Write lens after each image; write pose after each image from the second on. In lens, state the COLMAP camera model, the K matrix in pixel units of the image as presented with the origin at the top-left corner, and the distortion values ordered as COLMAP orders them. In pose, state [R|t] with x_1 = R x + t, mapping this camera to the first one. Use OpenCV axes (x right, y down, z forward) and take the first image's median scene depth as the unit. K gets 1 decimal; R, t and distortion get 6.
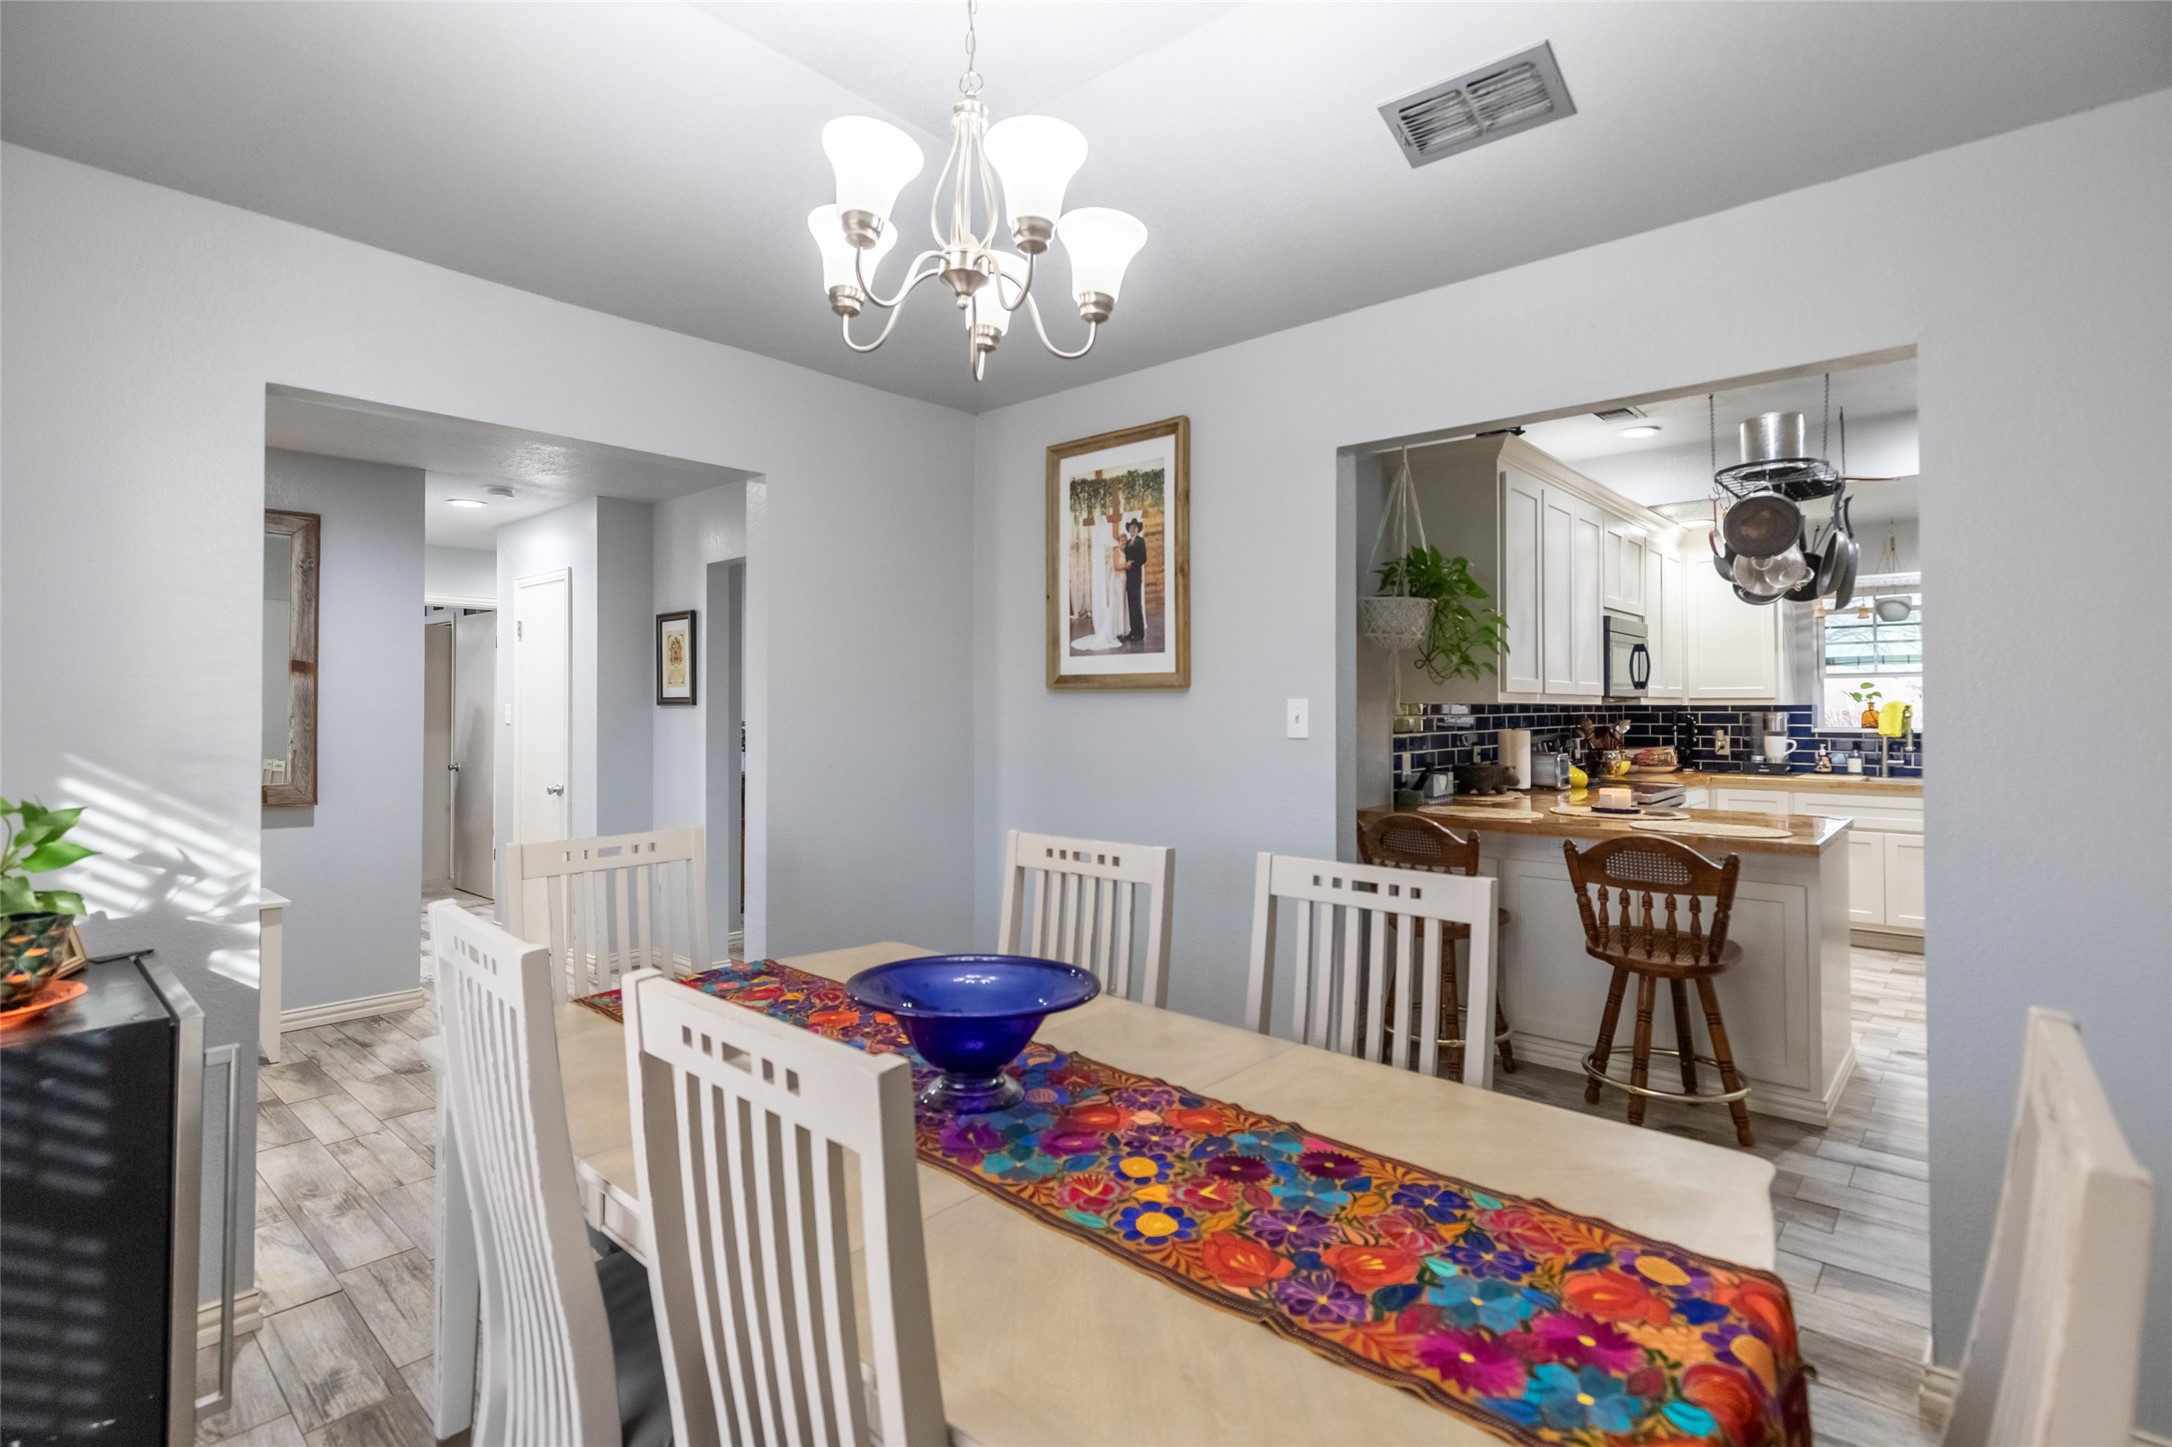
lens RADIAL K [[1039.8, 0, 1059.4], [0, 1039.8, 685.9], [0, 0, 1]] dist [-0.001070, -0.000106]
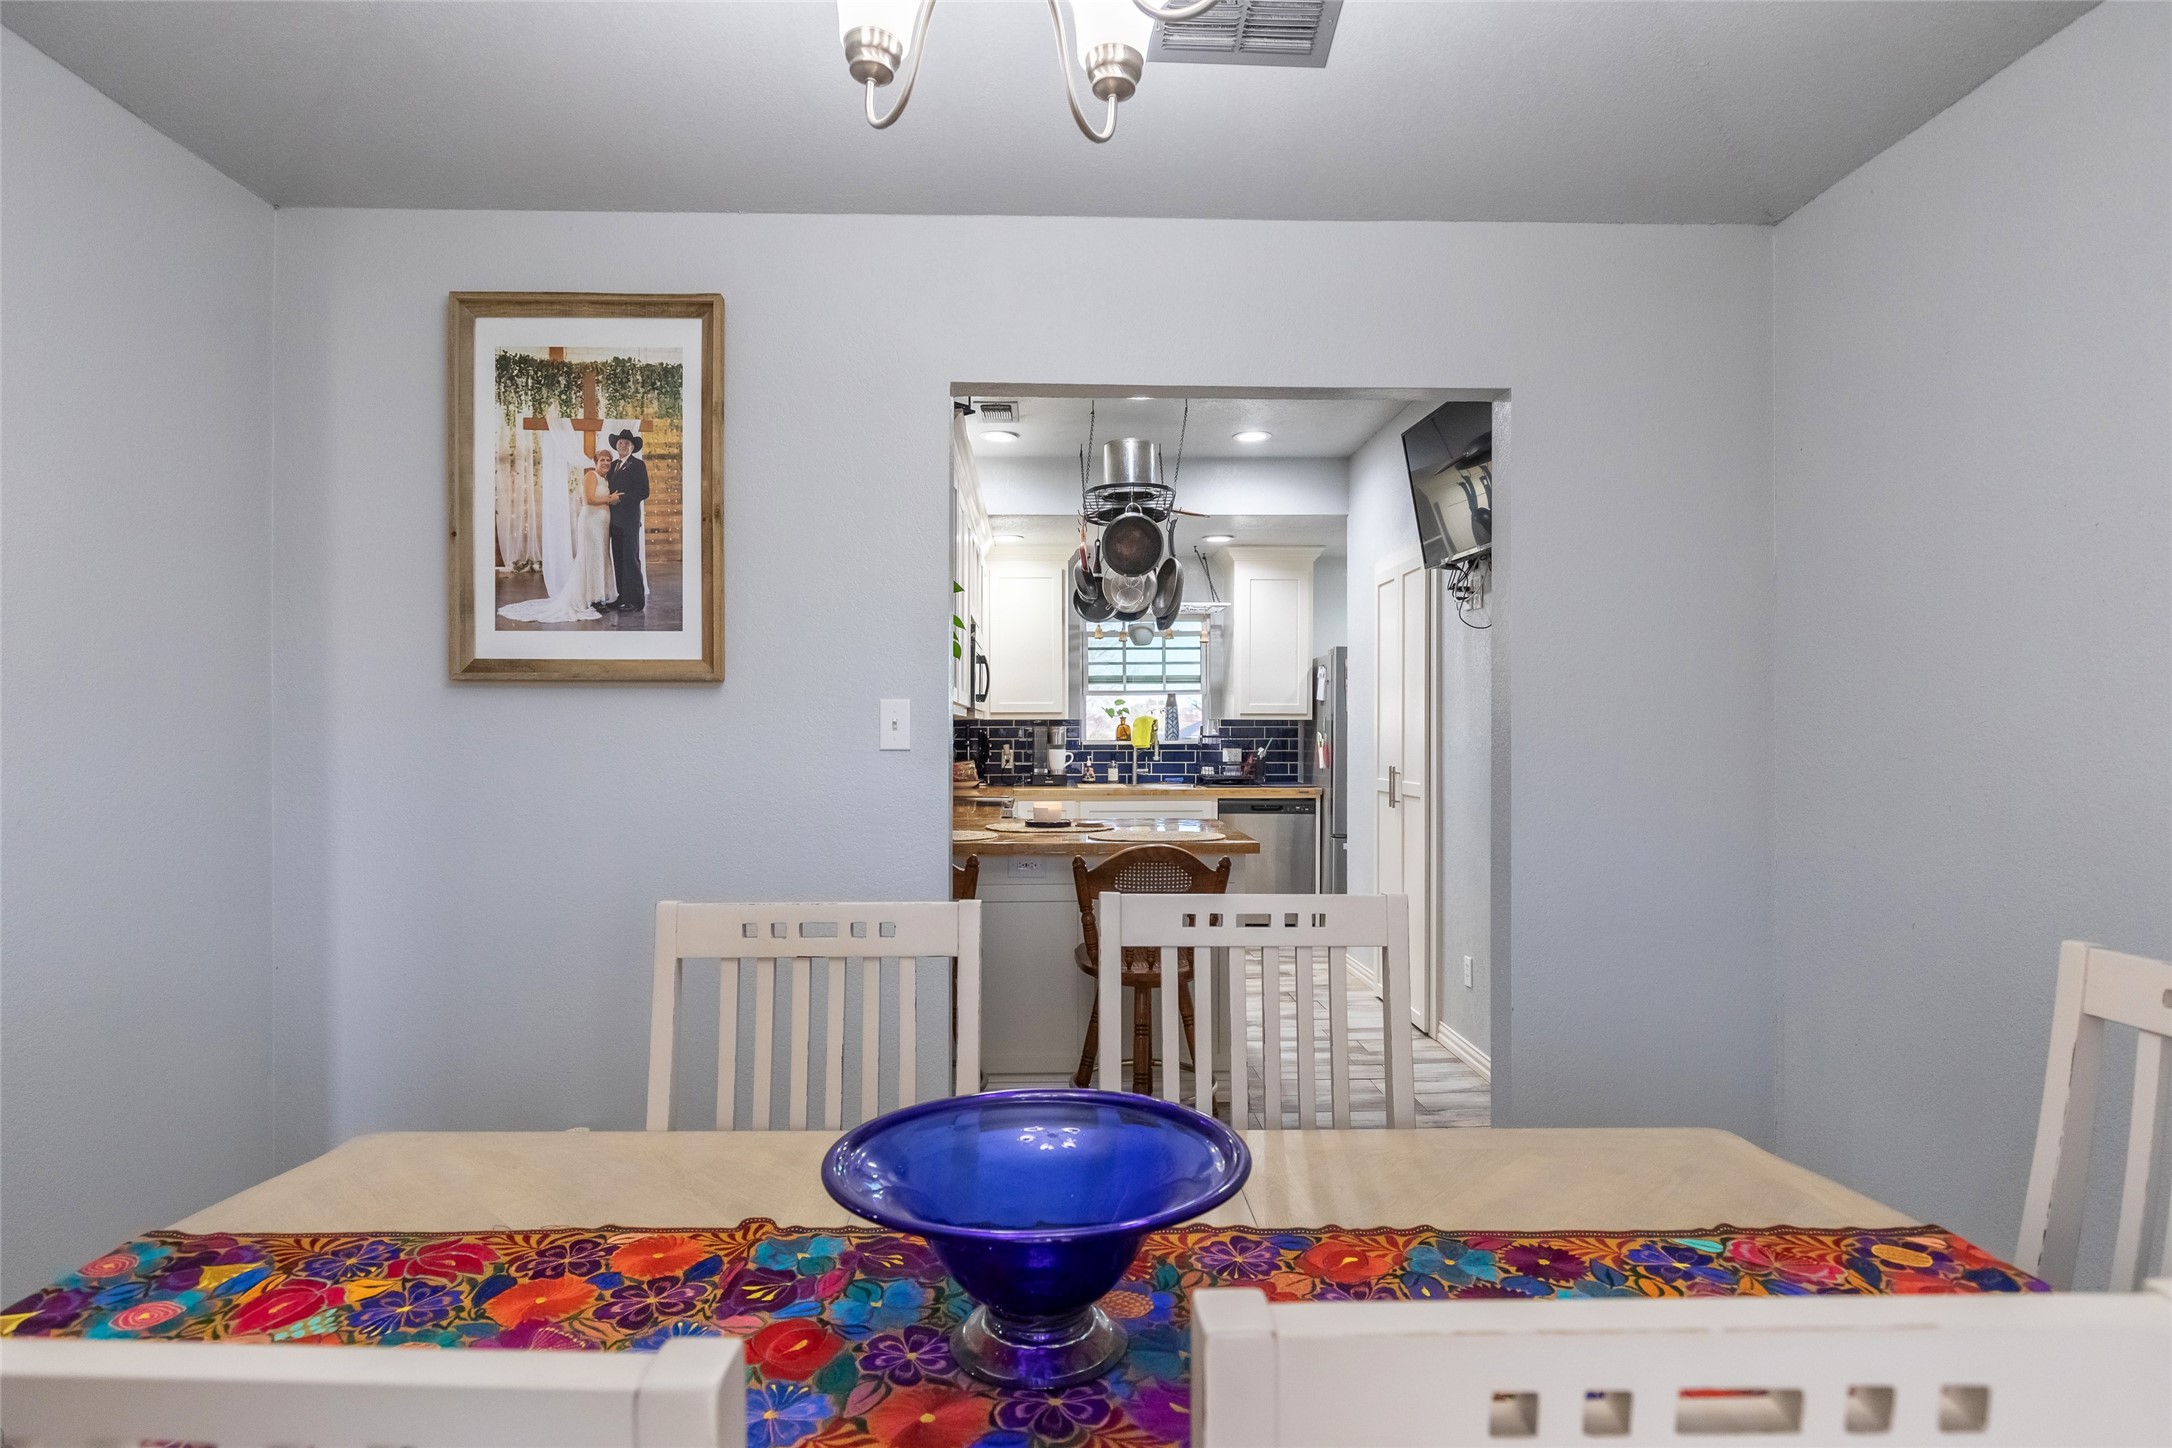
lens RADIAL K [[1185.0, 0, 1067.6], [0, 1185.0, 724.9], [0, 0, 1]] dist [0.005330, -0.000542]
pose [[0.720156, 0.001445, 0.693811, -0.223042], [-0.013654, 0.999834, 0.012091, 0.014880], [-0.693678, -0.018181, 0.720056, 0.211817]]
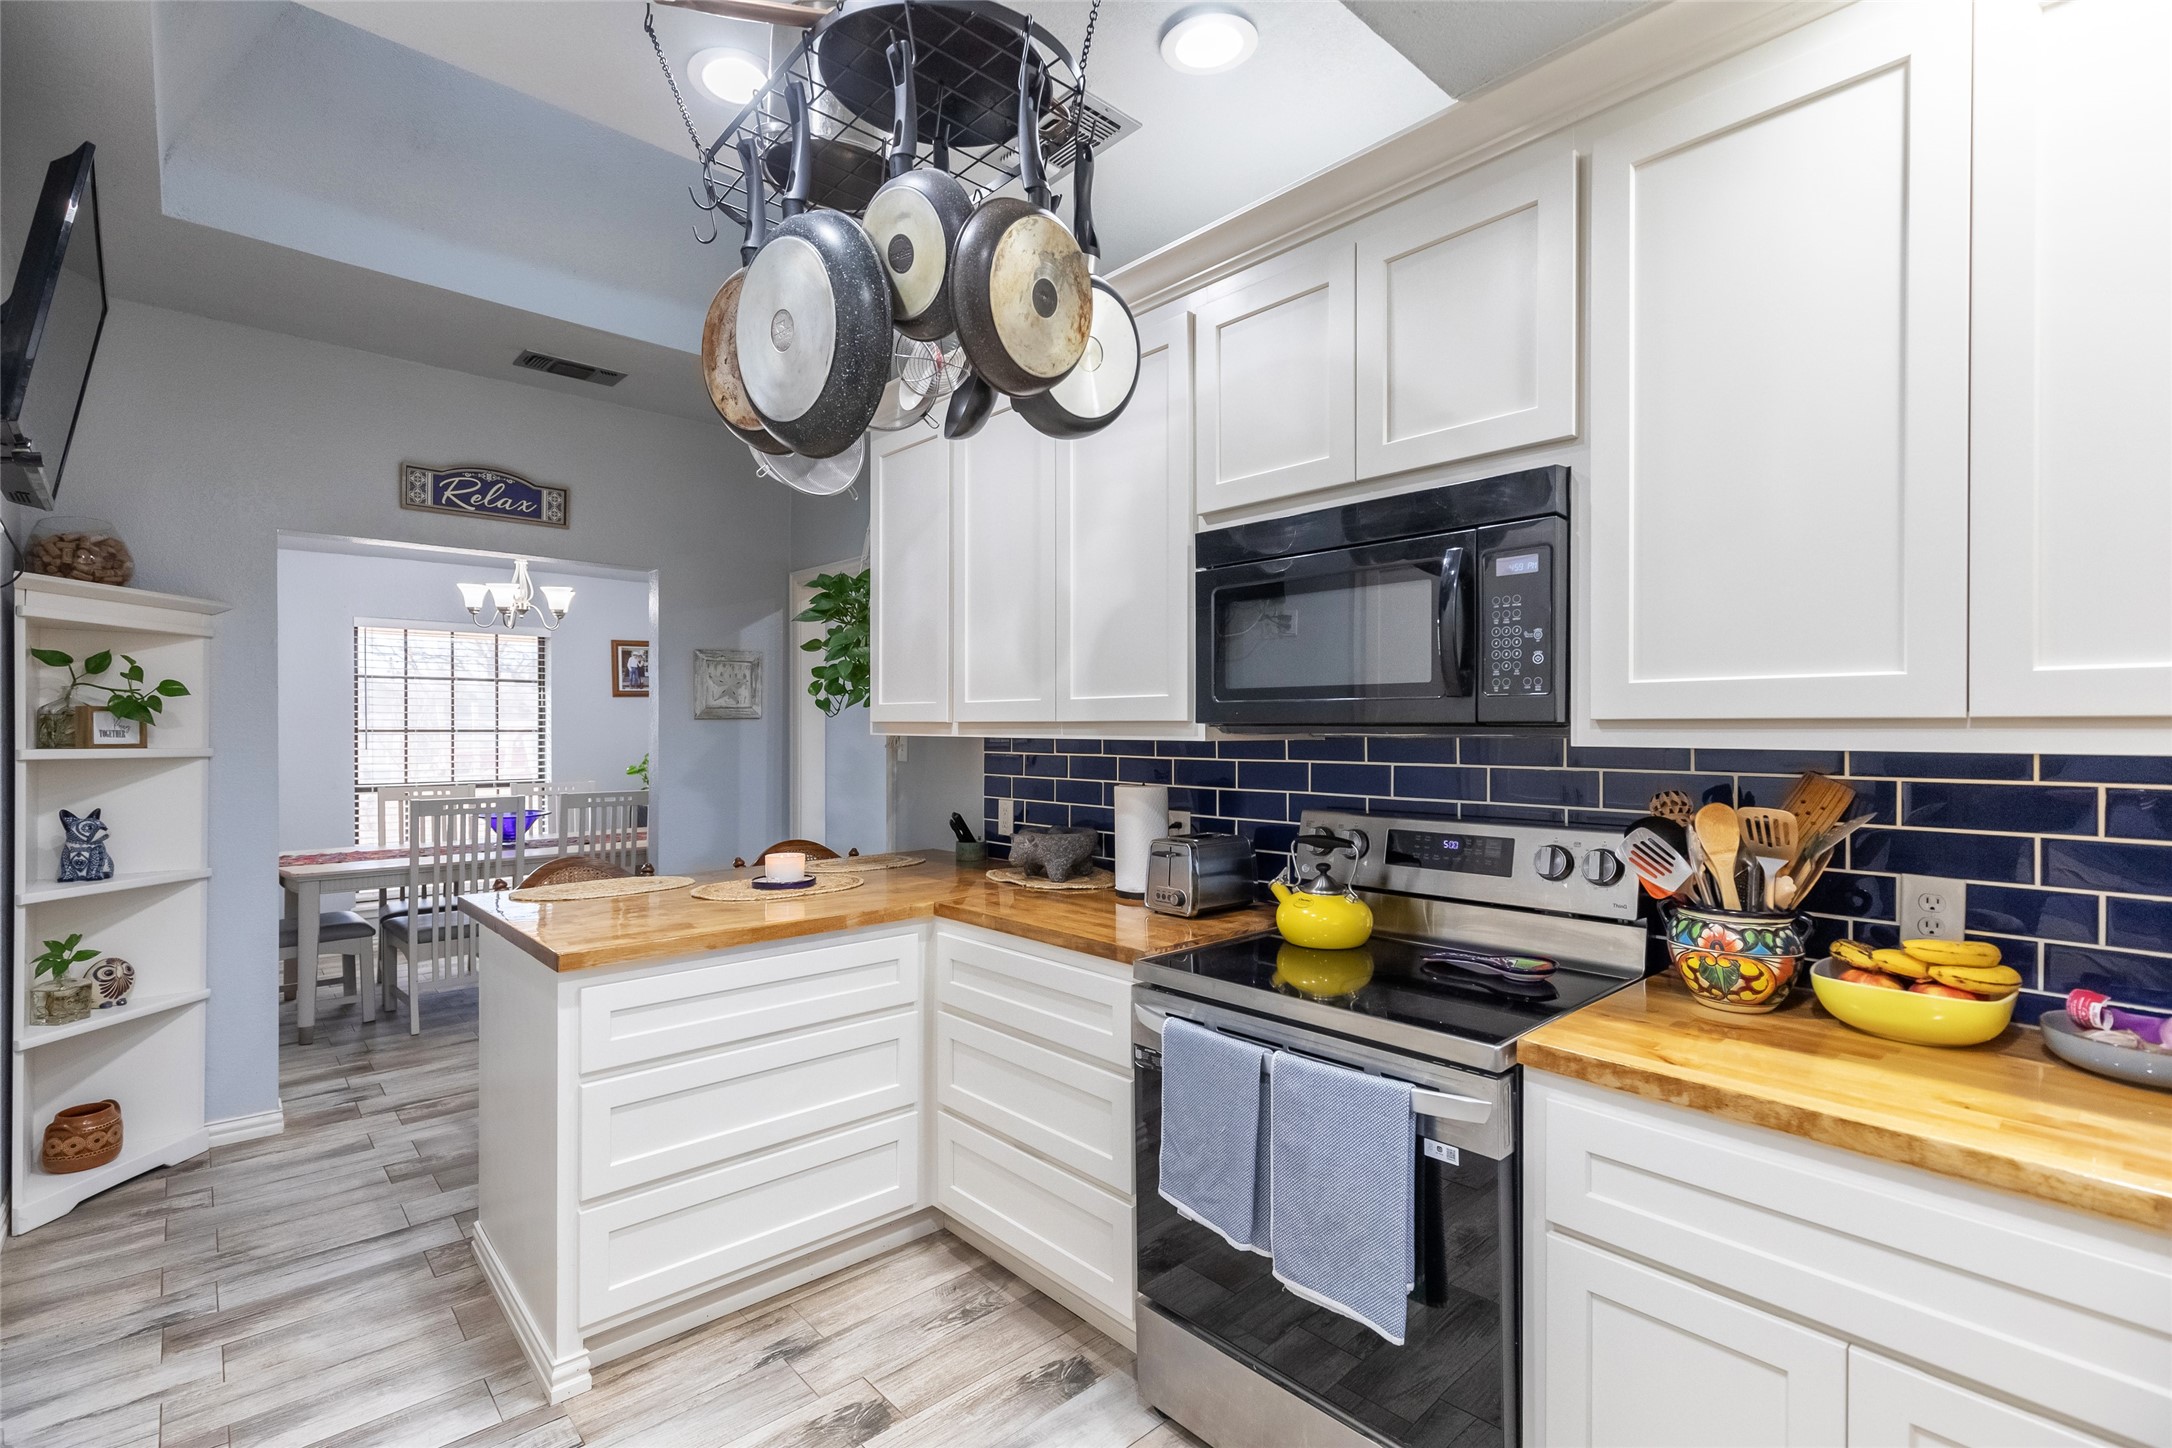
lens RADIAL K [[989.8, 0, 1070.4], [0, 989.8, 717.2], [0, 0, 1]] dist [0.009485, -0.000843]
pose [[-0.102560, -0.011884, -0.994656, 1.274592], [0.017672, 0.999749, -0.013767, 0.017100], [0.994570, -0.018989, -0.102324, 1.342050]]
+---+
• [Aim of the task]:
Reproduce all of the material above word for word, leaving out the pictures.

• [Written solution]:
Write lens after each image; write pose after each image from the second on. In lens, state the COLMAP camera model, the K matrix in pixel units of the image as presented with the origin at the top-left corner, and the distortion values ordered as COLMAP orders them. In pose, state [R|t] with x_1 = R x + t, mapping this camera to the first one. Use OpenCV axes (x right, y down, z forward) and take the first image's median scene depth as the unit. K gets 1 decimal; R, t and distortion get 6.
lens RADIAL K [[1039.8, 0, 1059.4], [0, 1039.8, 685.9], [0, 0, 1]] dist [-0.001070, -0.000106]
lens RADIAL K [[1185.0, 0, 1067.6], [0, 1185.0, 724.9], [0, 0, 1]] dist [0.005330, -0.000542]
pose [[0.720156, 0.001445, 0.693811, -0.223042], [-0.013654, 0.999834, 0.012091, 0.014880], [-0.693678, -0.018181, 0.720056, 0.211817]]
lens RADIAL K [[989.8, 0, 1070.4], [0, 989.8, 717.2], [0, 0, 1]] dist [0.009485, -0.000843]
pose [[-0.102560, -0.011884, -0.994656, 1.274592], [0.017672, 0.999749, -0.013767, 0.017100], [0.994570, -0.018989, -0.102324, 1.342050]]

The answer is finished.